** Opening Supplied data block **
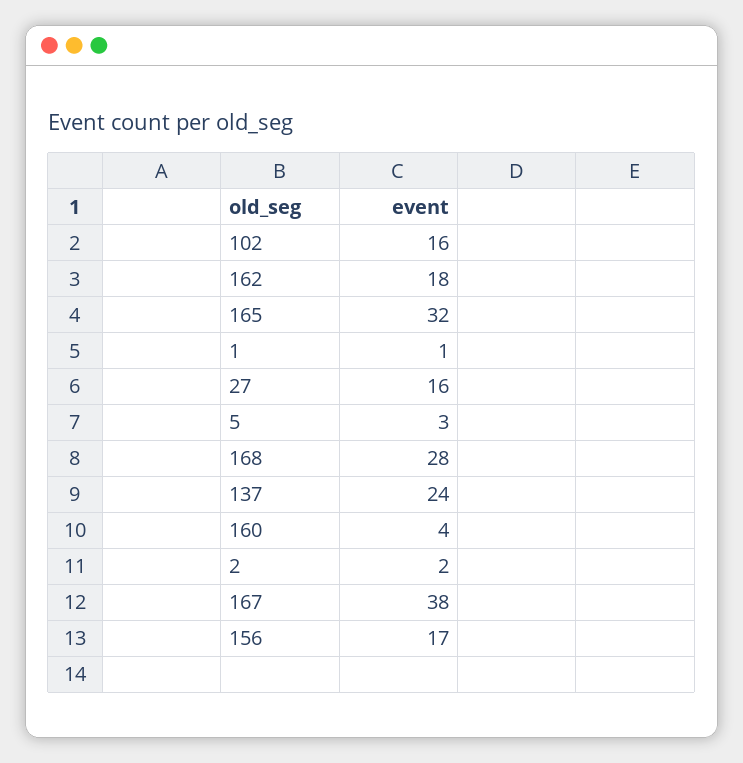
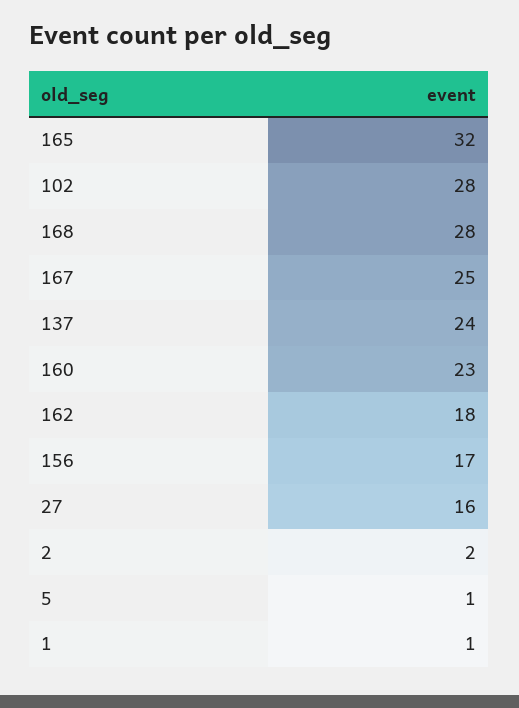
102: 16 -> 28
5: 3 -> 1
160: 4 -> 23
167: 38 -> 25

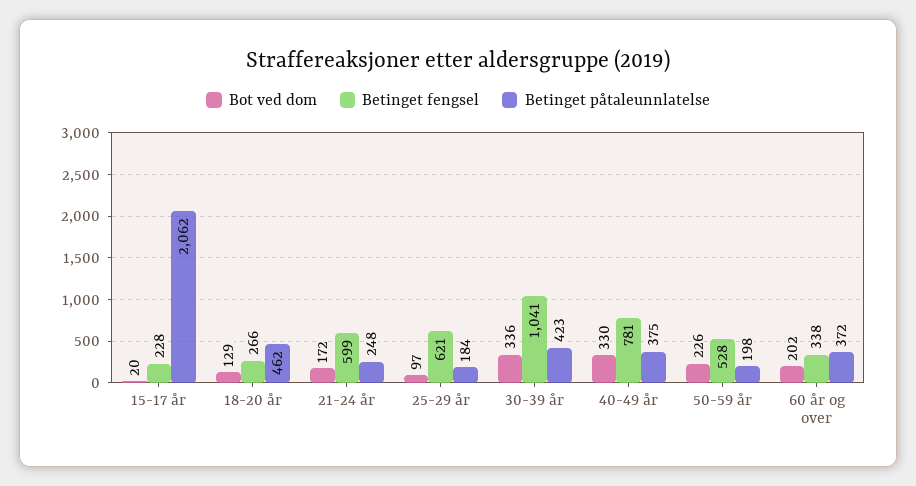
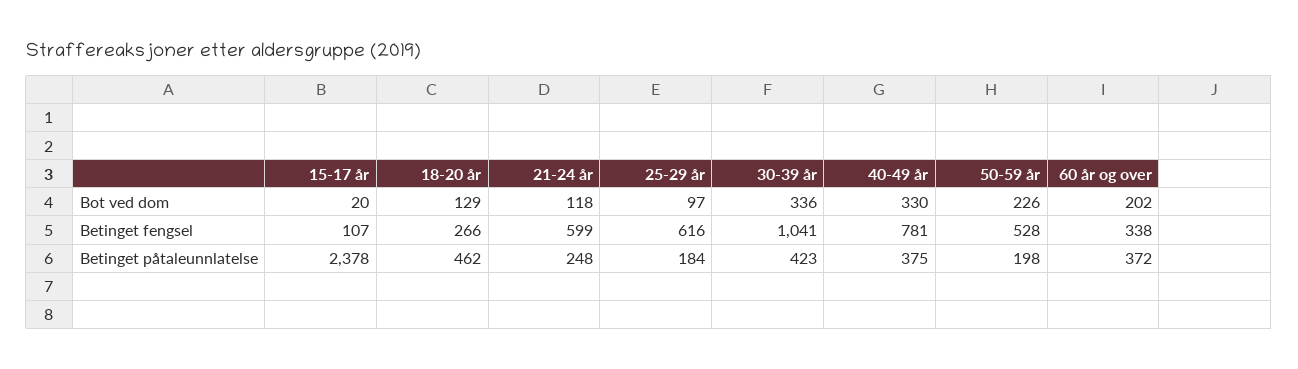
Betinget fengsel, 15-17 år: 228 -> 107
Betinget påtaleunnlatelse, 15-17 år: 2062 -> 2378
Bot ved dom, 21-24 år: 172 -> 118
Betinget fengsel, 25-29 år: 621 -> 616

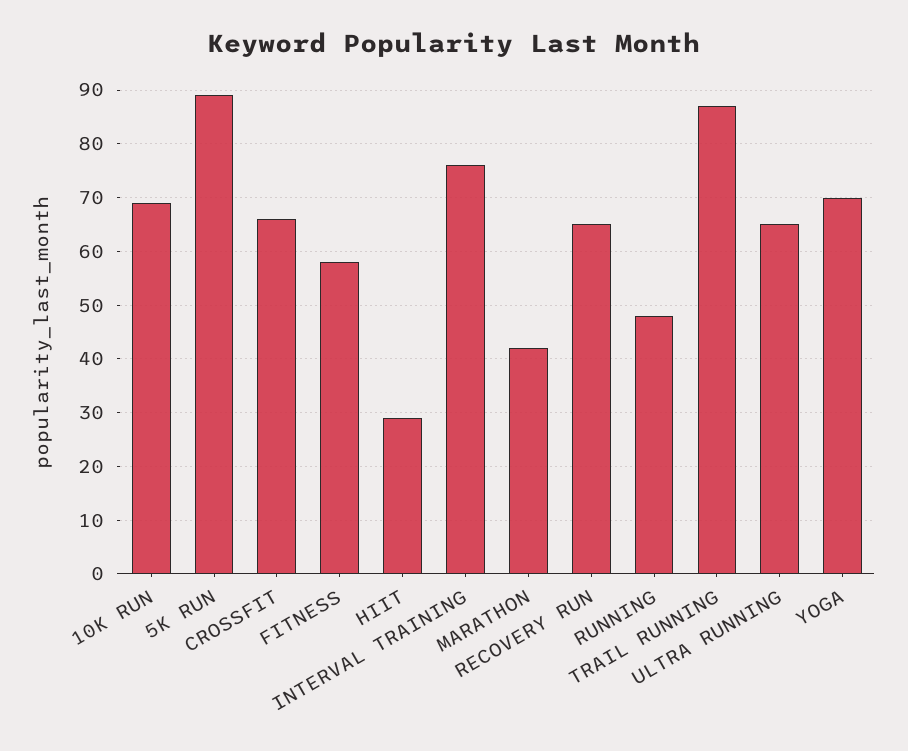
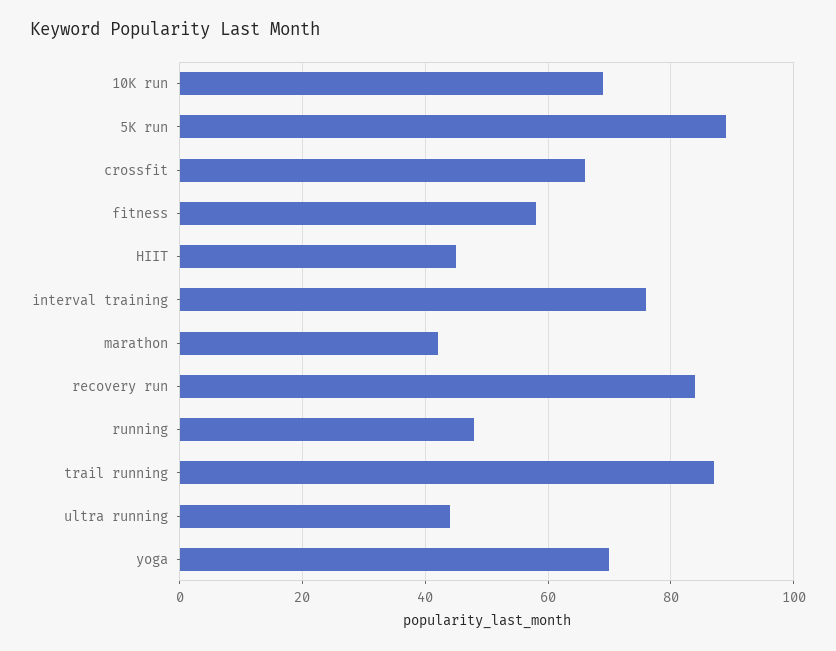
HIIT: 30 -> 45
RECOVERY RUN: 65 -> 85
ULTRA RUNNING: 65 -> 45

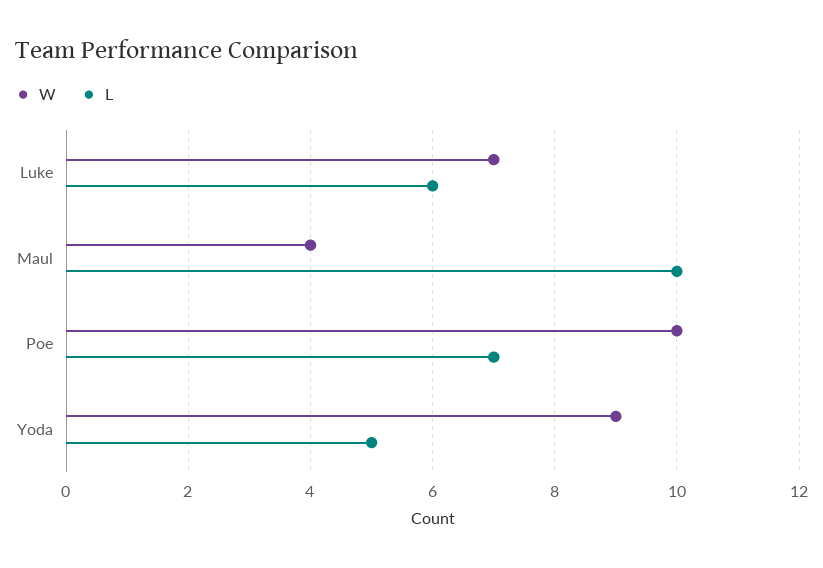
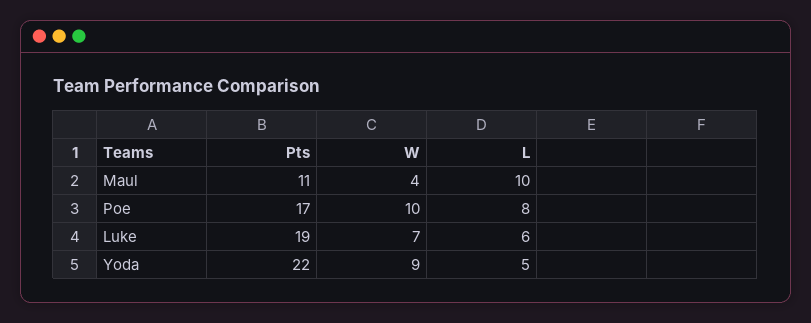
L, Poe: 7 -> 8
Pts, Maul: none -> 11
Pts, Poe: none -> 17
Pts, Luke: none -> 19
Pts, Yoda: none -> 22

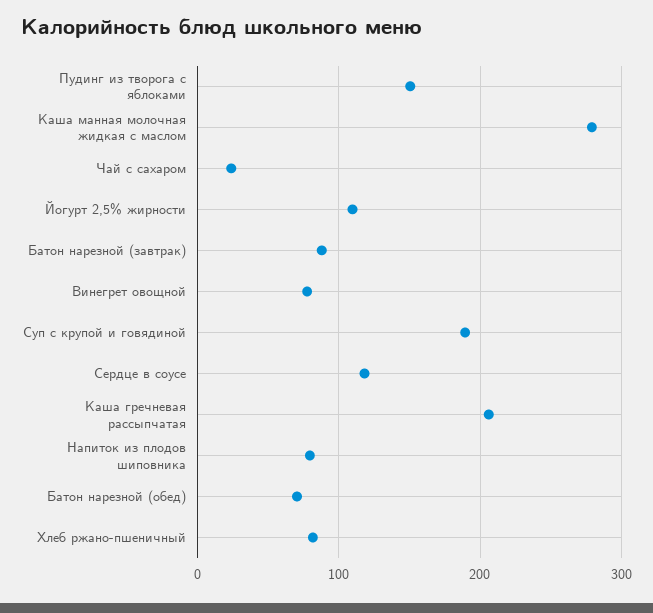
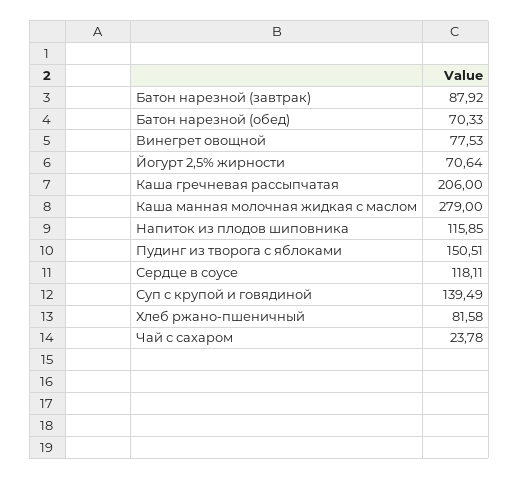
Йогурт 2,5% жирности: 110 -> 70.64
Суп с крупой и говядиной: 190 -> 139.49
Напиток из плодов шиповника: 80 -> 115.85

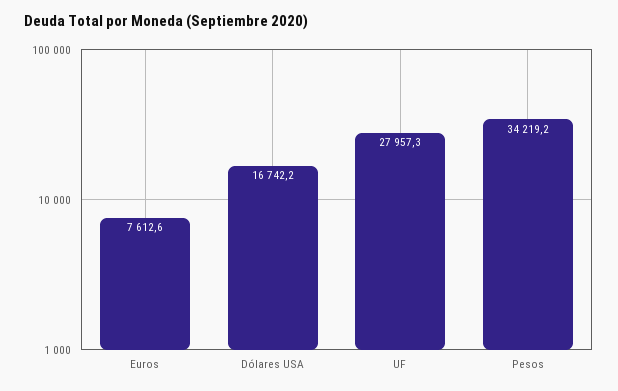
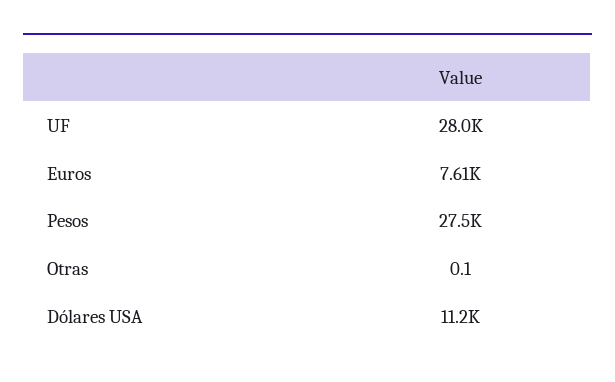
Dólares USA: 16742.2 -> 11200
Pesos: 34219.2 -> 27500
Otras: none -> 0.1

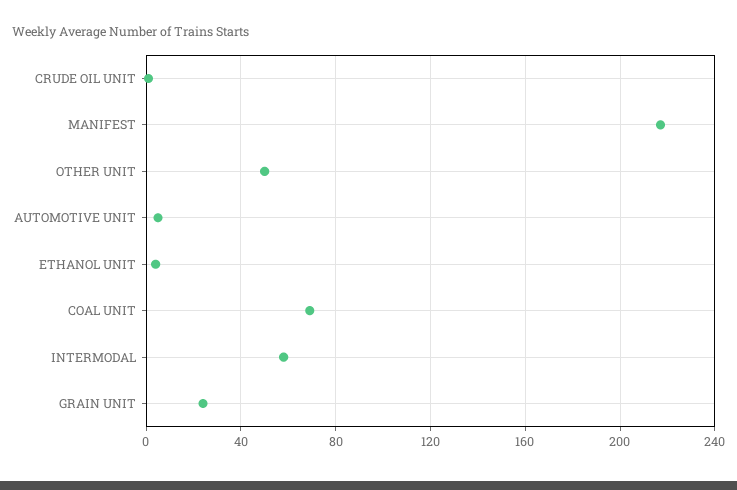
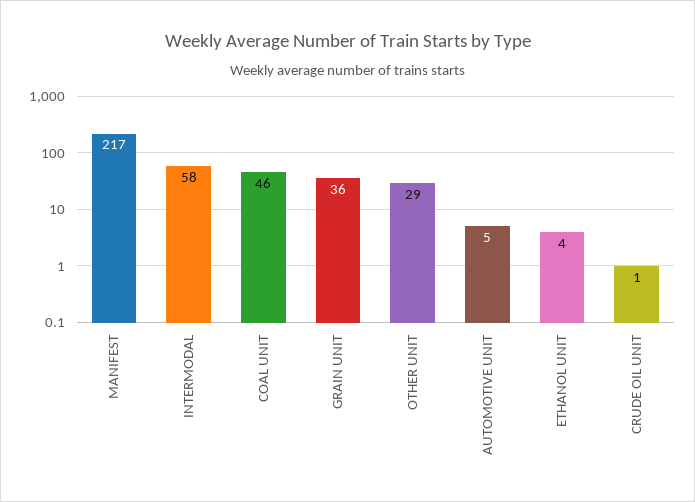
OTHER UNIT: 50 -> 29
COAL UNIT: 70 -> 46
GRAIN UNIT: 25 -> 36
** Closing Supplied data block **
— Required work —
All lines from the one holding "Pts, Maul: none -> 11" through the last line of the material above should be set down exactly, and the pictures should be left out.

— Solution below —
Pts, Maul: none -> 11
Pts, Poe: none -> 17
Pts, Luke: none -> 19
Pts, Yoda: none -> 22

Йогурт 2,5% жирности: 110 -> 70.64
Суп с крупой и говядиной: 190 -> 139.49
Напиток из плодов шиповника: 80 -> 115.85

Dólares USA: 16742.2 -> 11200
Pesos: 34219.2 -> 27500
Otras: none -> 0.1

OTHER UNIT: 50 -> 29
COAL UNIT: 70 -> 46
GRAIN UNIT: 25 -> 36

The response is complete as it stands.